Embedding vs referencing decision in MongoDB - Performance Comparison
When choosing between embedding and referencing in MongoDB, it's important to understand how the time to get data changes as your data grows.
We want to know how the way data is stored affects how long queries take when the amount of data increases.
Analyze the time complexity of fetching related data using embedding vs referencing.
// Embedding example
const user = db.users.findOne({ _id: userId });
// user document contains embedded posts array
// Referencing example
const user = db.users.findOne({ _id: userId });
const posts = db.posts.find({ userId: user._id }).toArray();
This code shows two ways to get a user's posts: either embedded inside the user document or stored separately and linked by userId.
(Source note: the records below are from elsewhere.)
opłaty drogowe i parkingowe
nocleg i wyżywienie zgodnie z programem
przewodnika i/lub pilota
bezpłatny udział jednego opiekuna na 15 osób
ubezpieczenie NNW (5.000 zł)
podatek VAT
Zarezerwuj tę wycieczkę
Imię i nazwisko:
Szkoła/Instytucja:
Look at what repeats when fetching posts for a user.
- Primary operation: Reading posts data either from embedded array or separate collection.
- How many times: For embedding, posts are read once inside user document. For referencing, a separate query fetches all posts for the user.
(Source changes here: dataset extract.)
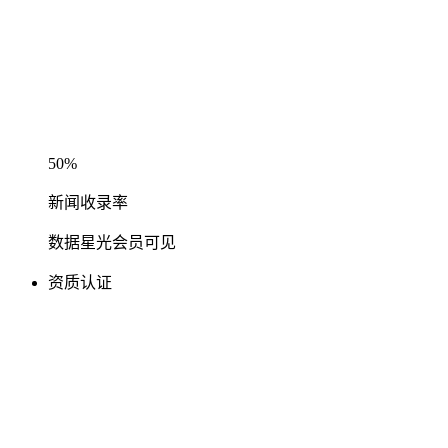
50%
新闻收录率
数据星光会员可见
资质认证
Consider how the number of posts (n) affects query time.
| Input Size (n) | Approx. Operations |
|---|---|
| 10 posts | Embedding: 1 read including 10 posts; Referencing: 1 user read + 1 query returning 10 posts |
| 100 posts | Embedding: 1 read including 100 posts; Referencing: 1 user read + 1 query returning 100 posts |
| 1000 posts | Embedding: 1 read including 1000 posts; Referencing: 1 user read + 1 query returning 1000 posts |
Pattern observation: Both methods read all posts, but embedding reads them all at once inside one document, while referencing requires a separate query that grows with the number of posts.
Time Complexity: O(n)
This means the time to fetch posts grows linearly with the number of posts, whether embedded or referenced.
[X] Wrong: "Embedding always makes queries faster because all data is in one place."
[OK] Correct: If the embedded data grows very large, reading the whole document can be slow and use more memory. Referencing can be better for very large or frequently changing related data.
Understanding how embedding and referencing affect query time helps you explain design choices clearly and shows you think about how data size impacts performance.
"What if we added an index on the referencing field? How would that change the time complexity of fetching posts?"